The Party’s call for evidence is right in identifying the UK’s ‘rich ecosystem of innovation and entrepreneurial talent’, and that fast-growing firms ‘punch significantly above their weight in economic contribution’. However, there is much more that could be done to help the UK’s burgeoning VC industry to support and develop small, exciting businesses with high growth potential.
VC is already the driving force behind thousands of UK small companies–investing almost £1.18bn into 650 start-ups and small businesses across our nations and regions. These businesses are often in R&D intensive sectors like life sciences and deeptech (next generation technology) which drive our economic growth but also address prominent societal challenges, like climate change, or drive exciting advances in medical science.
The VC industry provides these businesses with much needed access to capital which, given the high-risk nature of supporting start-ups, can be difficult to source elsewhere. It also brings with it hands-on support and experience; helping the business to identify key strategic objectives, hire the right people, and benefit from their extensive networks.
So, what more can be done, and where can changes be made, to help to support and grow high-value start-ups in the UK?
There has already been some notable progress made in broadening VC capital across the country – the British Private Equity and Venture Capital Association’s latest report found that 66% of businesses backed by its private capital members were outside of London, and regions like the North West are emerging hotspots for investment. There are several ways this trend can be supported. For example, unlocking EIS and VCT regional investment by removing the Sunset Clause, improved promotion and access to existing local funding opportunities, and making it easier to hire talent from all over the world
Lots of small, high-growth firms start life as university research projects – particularly in the science and technology sectors.
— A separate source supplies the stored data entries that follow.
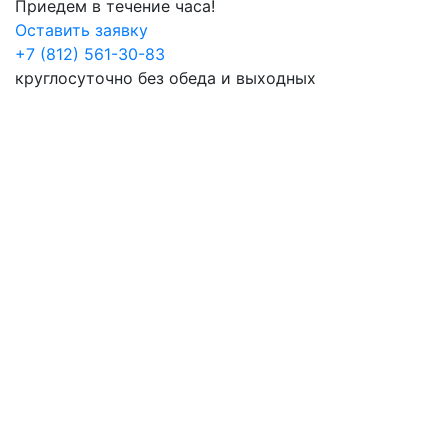
Приедем в течение часа!
Оставить заявку
+7 (812) 561-30-83
круглосуточно без обеда и выходных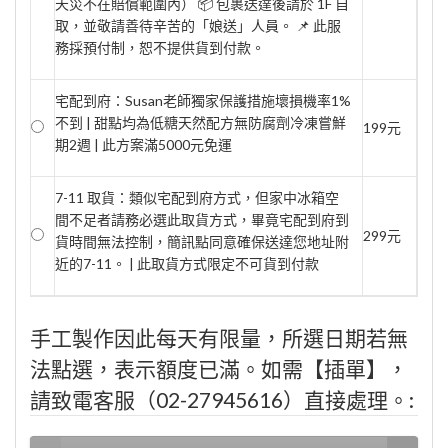
天災不在賠償範圍內） 📦 包裹送達後請於 1F 自
取，並敬請善待辛苦的「娘送」人員。 📌 此服
務採預付制，恕不提供貨到付款。
宅配到府：Susan老師獨家保護措施壞損機率1%
不到 | 甜點均為低糖天然配方無防腐劑冷凍嘗鮮
199元
期2週 | 此方案滿5000元免運
7-11 取貨：類似宅配到府方式，但家中冰箱空
間不足者請務必選此取貨方式，畢竟宅配到府到
299元
貨時間無法控制，簡訊點同意確保送達您地址附
近的7-11。 | 此取貨方式限定不可貨到付款
手工製作因此每天有限量，所選日期若無
法點選，表示額度已滿。如需【插單】，
請致電客服（02-27945616）直接處理。: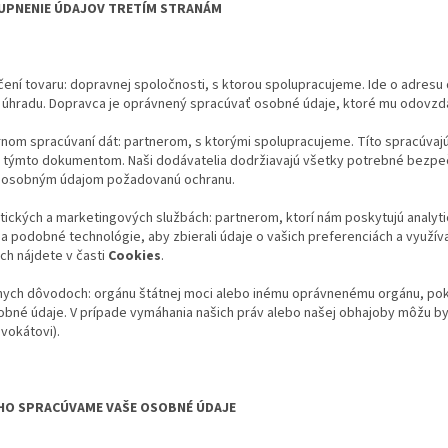
UPNENIE ÚDAJOV TRETÍM STRANÁM
čení tovaru: dopravnej spoločnosti, s ktorou spolupracujeme. Ide o adresu 
 úhradu. Dopravca je oprávnený spracúvať osobné údaje, ktoré mu odovzdá
rnom spracúvaní dát: partnerom, s ktorými spolupracujeme. Títo spracúvajú
s týmto dokumentom. Naši dodávatelia dodržiavajú všetky potrebné bezpeč
i osobným údajom požadovanú ochranu.
ytických a marketingových službách: partnerom, ktorí nám poskytujú analyt
a podobné technológie, aby zbierali údaje o vašich preferenciách a využívan
ch nájdete v časti
Cookies
.
vnych dôvodoch: orgánu štátnej moci alebo inému oprávnenému orgánu, pok
obné údaje. V prípade vymáhania našich práv alebo našej obhajoby môžu 
dvokátovi).
HO SPRACÚVAME VAŠE OSOBNÉ ÚDAJE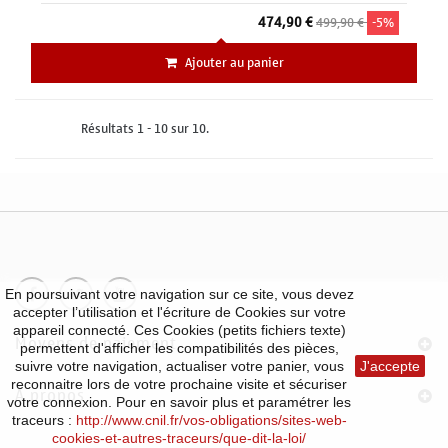
474,90 €
499,90 €
-5%
Ajouter au panier
Résultats 1 - 10 sur 10.
En poursuivant votre navigation sur ce site, vous devez
accepter l’utilisation et l'écriture de Cookies sur votre
appareil connecté. Ces Cookies (petits fichiers texte)
Moyens de paiement
permettent d'afficher les compatibilités des pièces,
suivre votre navigation, actualiser votre panier, vous
J'accepte
reconnaitre lors de votre prochaine visite et sécuriser
À propos
votre connexion. Pour en savoir plus et paramétrer les
traceurs :
http://www.cnil.fr/vos-obligations/sites-web-
cookies-et-autres-traceurs/que-dit-la-loi/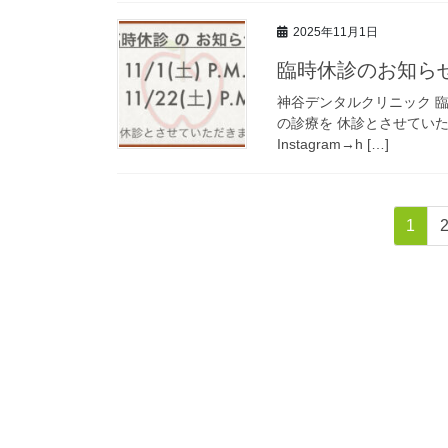
2025年11月1日
臨時休診のお知ら
神谷デンタルクリニック 臨時休診の
の診療を 休診とさせてい
Instagram→h […]
投
固
1
稿
定
ペ
の
ー
ペ
ジ
ー
ジ
送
Take Nottingham’s NuVision Biotherapies which began life in Nottingham University. With support from VC investor Mercia, the company was able to commercialise its research. Stories like this are not uncommon but the UK needs to be better at commercialising the research made possible by our higher education sector. Better connections with VC will be vital to this.
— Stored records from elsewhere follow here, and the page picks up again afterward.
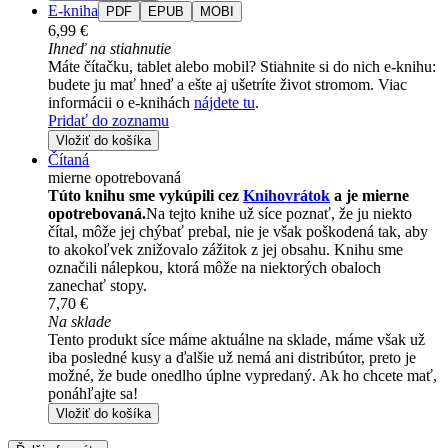
E-kniha
PDF
EPUB
MOBI
6,99 €
Ihneď na stiahnutie
Máte čítačku, tablet alebo mobil? Stiahnite si do nich e-knihu:
budete ju mať hneď a ešte aj ušetríte život stromom. Viac
informácii o e-knihách
nájdete tu
.
Pridať do zoznamu
Vložiť do košíka
Čítaná
mierne opotrebovaná
Túto knihu sme vykúpili cez
Knihovrátok
a je mierne
opotrebovaná.
Na tejto knihe už síce poznať, že ju niekto
čítal, môže jej chýbať prebal, nie je však poškodená tak, aby
to akokoľvek znižovalo zážitok z jej obsahu. Knihu sme
označili nálepkou, ktorá môže na niektorých obaloch
zanechať stopy.
7,70 €
Na sklade
Tento produkt síce máme aktuálne na sklade, máme však už
iba posledné kusy a ďalšie už nemá ani distribútor, preto je
možné, že bude onedlho úplne vypredaný. Ak ho chcete mať,
ponáhľajte sa!
Vložiť do košíka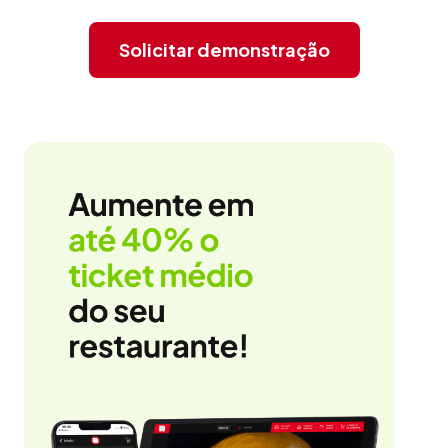
Solicitar demonstração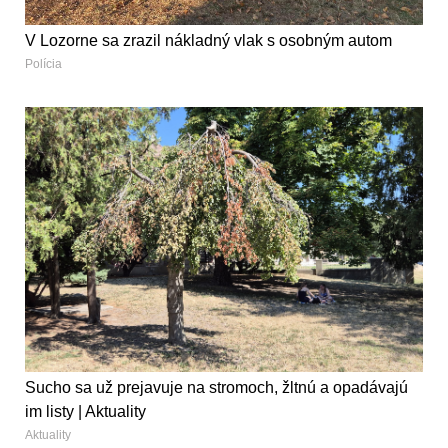
V Lozorne sa zrazil nákladný vlak s osobným autom
Polícia
Sucho sa už prejavuje na stromoch, žltnú a opadávajú
im listy | Aktuality
Aktuality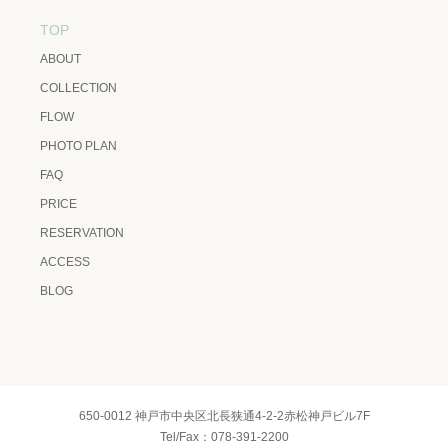
TOP
ABOUT
COLLECTION
FLOW
PHOTO PLAN
FAQ
PRICE
RESERVATION
ACCESS
BLOG
650-0012 神戸市中央区北長狭通4-2-2赤松神戸ビル7F
Tel/Fax：078-391-2200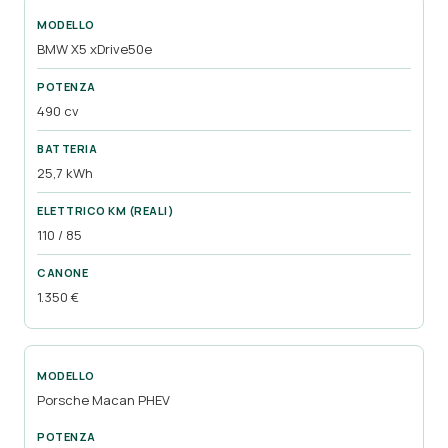
BMW X5 xDrive50e
490 cv
25,7 kWh
110 / 85
1.350 €
Porsche Macan PHEV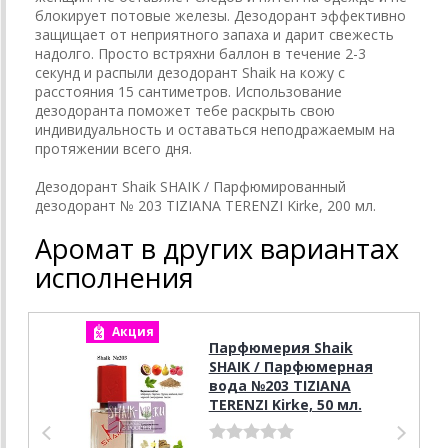
блокирует потовые железы. Дезодорант эффективно
защищает от неприятного запаха и дарит свежесть
надолго. Просто встряхни баллон в течение 2-3
секунд и распыли дезодорант Shaik на кожу с
расстояния 15 сантиметров. Использование
дезодоранта поможет тебе раскрыть свою
индивидуальность и оставаться неподражаемым на
протяжении всего дня.
Дезодорант Shaik SHAIK / Парфюмированный
дезодорант № 203 TIZIANA TERENZI Kirke, 200 мл.
Аромат в других вариантах
исполнения
Акция
А
Парфюмерия Shaik
SHAIK / Парфюмерная
вода №203 TIZIANA
TERENZI Kirke, 50 мл.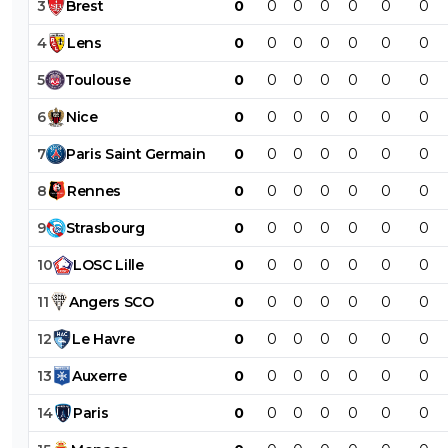
3
Brest
0
0
0
0
0
0
0
4
Lens
0
0
0
0
0
0
0
5
Toulouse
0
0
0
0
0
0
0
6
Nice
0
0
0
0
0
0
0
7
Paris
Saint
Germain
0
0
0
0
0
0
0
8
Rennes
0
0
0
0
0
0
0
9
Strasbourg
0
0
0
0
0
0
0
10
LOSC
Lille
0
0
0
0
0
0
0
11
Angers
SCO
0
0
0
0
0
0
0
12
Le
Havre
0
0
0
0
0
0
0
13
Auxerre
0
0
0
0
0
0
0
14
Paris
0
0
0
0
0
0
0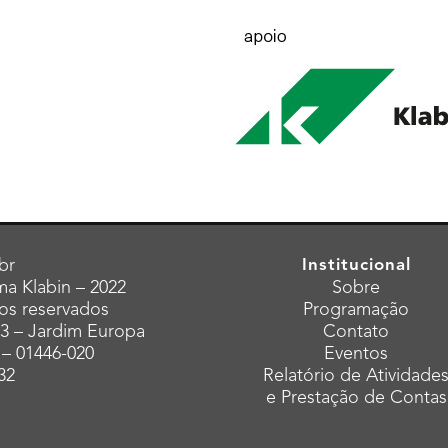
br
Institucional
a Klabin – 2022
Sobre
tos reservados
Programação
43 – Jardim Europa
Contato
 – 01446-020
Eventos
32
Relatório de Atividade
e Prestação de Contas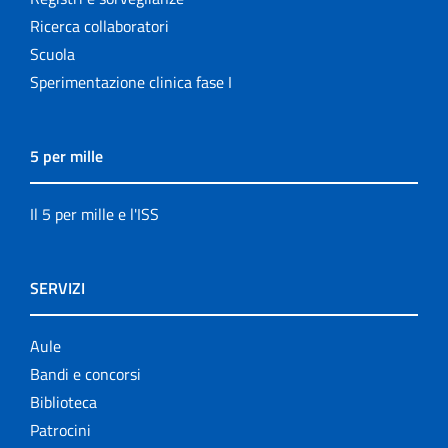
Ricerca collaboratori
Scuola
Sperimentazione clinica fase I
5 per mille
Il 5 per mille e l'ISS
SERVIZI
Aule
Bandi e concorsi
Biblioteca
Patrocini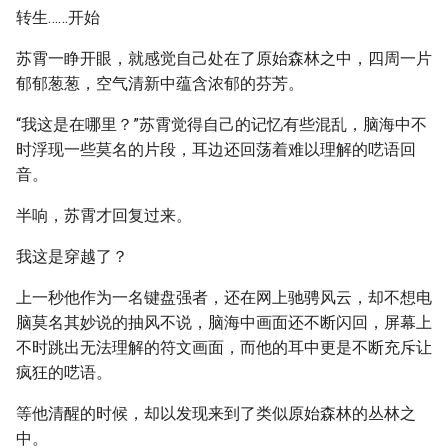
转生……开始
苏霄一睁开眼，就感觉自己处在了原始森林之中，四周一片
郁郁葱葱，空气清新中蕴含浓郁的芬芳。
“我这是在哪里？”苏霄觉得自己的记忆有些混乱，脑海中不
时浮现一些莫名的片段，耳边还回荡着难以理解的呓语回
音。
半响，苏霄才回复过来。
我这是穿越了？
上一秒他作为一名键盘强者，还在网上驰骋风云，却不想电
脑莫名其妙说的抽风不说，脑海中画面还不断闪回，屏幕上
不时跳出无法理解的符文画面，而他的耳中更是不断充斥让
疯狂的呓语。
等他清醒的时候，却以发现来到了类似原始森林的丛林之
中。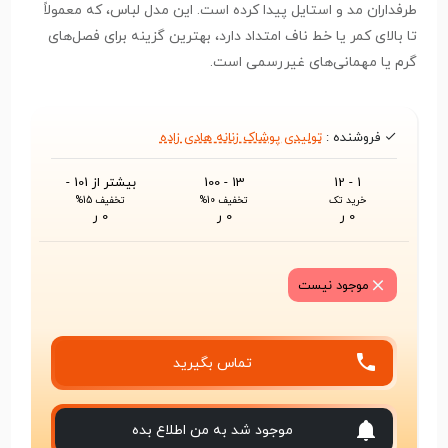
طرفداران مد و استایل پیدا کرده است. این مدل لباس، که معمولاً
تا بالای کمر یا خط ناف امتداد دارد، بهترین گزینه برای فصل‌های
گرم یا مهمانی‌های غیررسمی است.
فروشنده :
تولیدی پوشاک زنانه هادی زاده
1 - 12
13 - 100
بیشتر از 101 -
خرید تک
تخفیف 10%
تخفیف 15%
0 ر
0 ر
0 ر
موجود نیست
تماس بگیرید
موجود شد به من اطلاع بده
There is a great deal more for Labour to ponder in building on the review. The technology revolution is one of the three key areas outlined recently by Tony Blair as the main challenges facing Britain, alongside climate change and Brexit.
A Labour Government will need to be creative and more interventionist in areas of tech that are key to future growth, with a focus as well on infrastructure, defence, and national security. Further thought must also be given to how the UK, which currently spends only 1.7% of GDP spend on R&D, can match the OECD average of 2.4% and reach Labour’s stated target of 3%.
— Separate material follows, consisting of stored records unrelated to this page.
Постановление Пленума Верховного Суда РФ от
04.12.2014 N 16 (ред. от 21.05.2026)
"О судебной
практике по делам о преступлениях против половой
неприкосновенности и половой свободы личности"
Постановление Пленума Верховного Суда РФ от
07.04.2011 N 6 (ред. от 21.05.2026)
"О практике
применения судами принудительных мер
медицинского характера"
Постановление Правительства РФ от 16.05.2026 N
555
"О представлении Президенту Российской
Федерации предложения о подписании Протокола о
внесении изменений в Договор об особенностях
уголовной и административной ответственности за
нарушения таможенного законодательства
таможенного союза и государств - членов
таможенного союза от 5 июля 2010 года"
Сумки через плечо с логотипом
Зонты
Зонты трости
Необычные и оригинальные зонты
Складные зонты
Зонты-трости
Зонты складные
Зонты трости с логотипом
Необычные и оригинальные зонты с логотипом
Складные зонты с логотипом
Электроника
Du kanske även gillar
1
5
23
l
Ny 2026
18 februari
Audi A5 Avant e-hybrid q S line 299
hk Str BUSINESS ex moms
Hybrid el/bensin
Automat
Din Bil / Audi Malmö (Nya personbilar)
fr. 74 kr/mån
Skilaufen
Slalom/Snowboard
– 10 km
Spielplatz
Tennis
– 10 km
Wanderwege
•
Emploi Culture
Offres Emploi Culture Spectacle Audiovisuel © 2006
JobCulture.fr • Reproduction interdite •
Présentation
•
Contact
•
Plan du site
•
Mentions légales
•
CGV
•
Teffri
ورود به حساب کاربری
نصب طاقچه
The success of VC investment in the UK will be a significant part of delivering this ambition. While the UK is the largest hub for VC investment in Europe, it still lags behind the US in terms of overall investment as a percentage of GDP, especially at later investment rounds, which means firms still look to the US for funding at this stage. And this often starts the journey for these high-value businesses re-locating in the US and/or listing on US public markets. Long term, strategic thinking is required across government to ensure that the best UK businesses are given the opportunity to become global players, based in the UK.
Labour should build on what already works well, and think of what more government can do to provide the right incentives to grow the businesses of the future.